El paro sigue siendo uno de los grandes problemas del mercado laboral español de que las cifras muestran una mejoría año tras año, pero para el economista Gonzalo Bernardos hay una cuestión que va más allá del número de personas que buscan empleo. El profesor de Economía de la Universidad de Barcelona ha puesto el foco en los salarios que ofrecen determinados puestos de trabajo y en la diferencia económica que puede existir entre volver a trabajar y continuar cobrando la prestación por desempleo.
Durante una de sus intervenciones en el programa Más Vale Tarde, Bernardos aseguró que hay desempleados que hacen números antes de aceptar un puesto de trabajo y consideran que económicamente no les compensa. Su explicación fue clara: “Hay una parte de la población que no quiere trabajar y que cuando hace las cuentas prefiere cobrar la prestación por desempleo que trabajar, porque como el salario es tan bajo, no le sale a cuenta”.
Bernardos pone el foco en los bajos salarios
La afirmación del economista señala directamente a uno de los problemas que, a su juicio, tiene actualmente el mercado laboral. No habla únicamente de las prestaciones que reciben las personas desempleadas. También apunta a unos salarios que considera demasiado bajos como para que determinados trabajadores encuentren una diferencia económica suficiente al aceptar un empleo. No es la primera vez que Bernardos pone el foco en esta cuestión. El economista ya ha advertido de que un trabajador puede encontrarse en una situación vulnerable incluso cobrando más de 1.600 euros si una parte importante de sus ingresos termina destinada a pagar la vivienda.
Bernardos volvió sobre esta idea durante su intervención televisiva al hablar del poder adquisitivo. “El poder adquisitivo de los salarios es casi idéntico. Muchos incentivos para que la gente trabaje tampoco los hay”, aseguró.

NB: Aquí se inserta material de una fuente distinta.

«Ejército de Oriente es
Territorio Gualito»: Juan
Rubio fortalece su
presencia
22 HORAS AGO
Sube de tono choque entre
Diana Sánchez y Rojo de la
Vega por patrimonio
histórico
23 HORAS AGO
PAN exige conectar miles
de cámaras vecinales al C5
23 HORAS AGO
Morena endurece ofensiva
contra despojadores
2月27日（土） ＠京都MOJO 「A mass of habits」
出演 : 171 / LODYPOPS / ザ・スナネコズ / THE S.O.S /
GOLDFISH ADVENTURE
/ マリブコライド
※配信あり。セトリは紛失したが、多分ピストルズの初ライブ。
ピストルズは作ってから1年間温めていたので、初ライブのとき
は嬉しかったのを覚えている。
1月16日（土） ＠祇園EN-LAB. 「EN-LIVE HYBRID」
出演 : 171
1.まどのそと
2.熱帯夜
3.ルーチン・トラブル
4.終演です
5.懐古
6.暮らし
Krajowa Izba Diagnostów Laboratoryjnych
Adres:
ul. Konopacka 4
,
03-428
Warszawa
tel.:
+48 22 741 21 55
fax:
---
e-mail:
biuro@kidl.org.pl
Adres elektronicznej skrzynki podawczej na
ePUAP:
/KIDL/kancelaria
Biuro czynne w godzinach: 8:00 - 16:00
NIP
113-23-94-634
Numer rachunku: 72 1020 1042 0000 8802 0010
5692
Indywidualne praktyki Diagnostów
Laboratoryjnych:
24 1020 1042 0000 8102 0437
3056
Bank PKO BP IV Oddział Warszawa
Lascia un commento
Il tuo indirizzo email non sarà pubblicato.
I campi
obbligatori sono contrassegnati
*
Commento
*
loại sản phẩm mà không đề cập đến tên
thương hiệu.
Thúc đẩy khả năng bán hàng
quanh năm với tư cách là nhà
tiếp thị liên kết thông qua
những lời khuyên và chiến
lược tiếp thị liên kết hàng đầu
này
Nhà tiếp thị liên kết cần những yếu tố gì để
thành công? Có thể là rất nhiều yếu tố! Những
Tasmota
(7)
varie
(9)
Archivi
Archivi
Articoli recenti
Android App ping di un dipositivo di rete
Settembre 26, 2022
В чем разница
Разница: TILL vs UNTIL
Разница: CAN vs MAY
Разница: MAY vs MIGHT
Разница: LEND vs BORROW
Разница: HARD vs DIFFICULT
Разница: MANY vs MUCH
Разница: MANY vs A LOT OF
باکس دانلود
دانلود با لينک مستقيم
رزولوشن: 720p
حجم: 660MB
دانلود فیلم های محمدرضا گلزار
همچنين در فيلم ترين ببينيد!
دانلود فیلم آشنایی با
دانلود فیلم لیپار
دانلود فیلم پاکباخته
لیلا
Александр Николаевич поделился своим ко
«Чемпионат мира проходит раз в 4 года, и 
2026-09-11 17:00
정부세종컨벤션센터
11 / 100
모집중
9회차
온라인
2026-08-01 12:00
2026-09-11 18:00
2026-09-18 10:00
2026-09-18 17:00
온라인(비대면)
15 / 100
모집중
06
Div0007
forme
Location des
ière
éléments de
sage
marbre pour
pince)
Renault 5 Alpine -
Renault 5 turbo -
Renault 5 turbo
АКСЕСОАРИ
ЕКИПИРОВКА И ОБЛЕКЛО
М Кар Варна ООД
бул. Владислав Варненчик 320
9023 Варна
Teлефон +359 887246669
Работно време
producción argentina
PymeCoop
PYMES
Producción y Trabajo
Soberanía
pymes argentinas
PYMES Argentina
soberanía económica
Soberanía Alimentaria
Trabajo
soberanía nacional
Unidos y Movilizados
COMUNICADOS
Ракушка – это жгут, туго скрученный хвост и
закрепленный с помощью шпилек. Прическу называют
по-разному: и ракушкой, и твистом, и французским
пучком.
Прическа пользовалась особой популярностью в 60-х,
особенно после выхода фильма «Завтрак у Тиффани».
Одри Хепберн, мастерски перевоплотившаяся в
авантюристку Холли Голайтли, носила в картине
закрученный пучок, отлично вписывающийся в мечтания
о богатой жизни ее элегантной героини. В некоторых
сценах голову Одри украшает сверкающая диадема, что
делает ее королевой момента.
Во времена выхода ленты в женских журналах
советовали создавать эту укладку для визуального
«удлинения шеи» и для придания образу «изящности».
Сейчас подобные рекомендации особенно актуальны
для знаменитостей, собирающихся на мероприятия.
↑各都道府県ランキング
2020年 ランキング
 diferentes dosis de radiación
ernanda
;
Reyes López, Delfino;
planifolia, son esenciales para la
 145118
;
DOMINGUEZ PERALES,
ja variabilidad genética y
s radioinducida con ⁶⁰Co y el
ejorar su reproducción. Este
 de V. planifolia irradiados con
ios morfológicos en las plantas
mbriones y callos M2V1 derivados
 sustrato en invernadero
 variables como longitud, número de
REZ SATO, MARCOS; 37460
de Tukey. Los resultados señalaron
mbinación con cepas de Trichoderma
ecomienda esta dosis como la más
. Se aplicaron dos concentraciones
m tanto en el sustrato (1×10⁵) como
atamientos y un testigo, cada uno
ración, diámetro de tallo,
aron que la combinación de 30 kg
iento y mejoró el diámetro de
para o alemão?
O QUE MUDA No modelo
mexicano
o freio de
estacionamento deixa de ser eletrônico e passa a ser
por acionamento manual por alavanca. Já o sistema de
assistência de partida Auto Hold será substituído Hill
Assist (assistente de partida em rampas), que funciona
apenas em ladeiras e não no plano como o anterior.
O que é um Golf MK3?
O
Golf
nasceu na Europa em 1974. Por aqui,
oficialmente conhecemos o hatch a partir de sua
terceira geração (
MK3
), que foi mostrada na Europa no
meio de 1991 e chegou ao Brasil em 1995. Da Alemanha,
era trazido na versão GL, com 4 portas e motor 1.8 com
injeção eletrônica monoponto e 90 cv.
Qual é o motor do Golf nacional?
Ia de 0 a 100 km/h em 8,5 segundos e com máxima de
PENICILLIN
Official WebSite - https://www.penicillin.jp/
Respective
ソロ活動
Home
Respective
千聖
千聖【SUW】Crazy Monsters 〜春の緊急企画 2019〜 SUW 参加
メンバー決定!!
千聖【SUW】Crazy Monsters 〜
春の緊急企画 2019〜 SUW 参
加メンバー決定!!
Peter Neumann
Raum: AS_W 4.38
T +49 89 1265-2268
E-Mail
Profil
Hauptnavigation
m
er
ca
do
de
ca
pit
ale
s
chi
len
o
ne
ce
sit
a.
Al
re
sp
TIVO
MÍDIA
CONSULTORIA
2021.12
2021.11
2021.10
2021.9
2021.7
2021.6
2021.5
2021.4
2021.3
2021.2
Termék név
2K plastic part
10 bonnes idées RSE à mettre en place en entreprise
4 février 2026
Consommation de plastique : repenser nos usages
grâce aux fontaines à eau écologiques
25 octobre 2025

De esta forma, relacionó la situación del desempleo con la capacidad real de los sueldos para mejorar la economía de una persona que vuelve a trabajar.
Según los últimos datos publicados, en el segundo trimestre de 2026 la tasa de paro se sitúa en un 9,87%. En comparación con el paso se han creado 486.000 nuevos puestos de trabajo. Al mismo tiempo la evolución del empleo muestra un aumento de 510.000 personas ocupadas.
Más empleo, pero también mejores incentivos para trabajar
Precisamente ese crecimiento del número de ocupados lleva a Bernardos a rebajar la preocupación por las cifras generales y a dirigir la atención hacia otro punto. Para el economista, crear puestos de trabajo no sería suficiente si los salarios no ofrecen un incentivo económico claro a quienes tienen que incorporarse de nuevo al mercado laboral.
Esta es la parte central de su planteamiento. Una persona que está cobrando una prestación puede comparar sus ingresos actuales con el sueldo que recibiría al aceptar determinadas ofertas. Según Bernardos, cuando esa diferencia es pequeña, hay trabajadores que consideran que volver a trabajar no les compensa.
Eso no significa que todas las personas desempleadas se encuentren en esa situación ni que todas cobren la misma cantidad. La prestación por desempleo depende, entre otros factores, de las cotizaciones acumuladas y de la base reguladora de cada trabajador. Además, actualmente existen determinados casos en los que se puede compatibilizar el cobro del paro con un trabajo a través del Complemento de Apoyo al Empleo (CAE).
La propuesta de Bernardos para crear puestos de trabajo
El economista también planteó una posible vía para aumentar el empleo. Bernardos apuesta por reforzar la inversión en sanidad y utilizar las necesidades de personal existentes para impulsar nuevas contrataciones.
La medida permitiría actuar sobre dos problemas al mismo tiempo. Por una parte, aumentaría la oferta de puestos de trabajo. Por otra, ayudaría a reducir las listas de espera que afectan a numerosos pacientes y que requieren más recursos dentro del sistema sanitario.
El debate que plantea Bernardos no queda así limitado al número de personas apuntadas al paro. Su reflexión pone el foco en cuánto se cobra trabajando, qué diferencia existe respecto a la prestación por desempleo y si determinados salarios son suficientes para hacer atractivo el regreso al mercado laboral.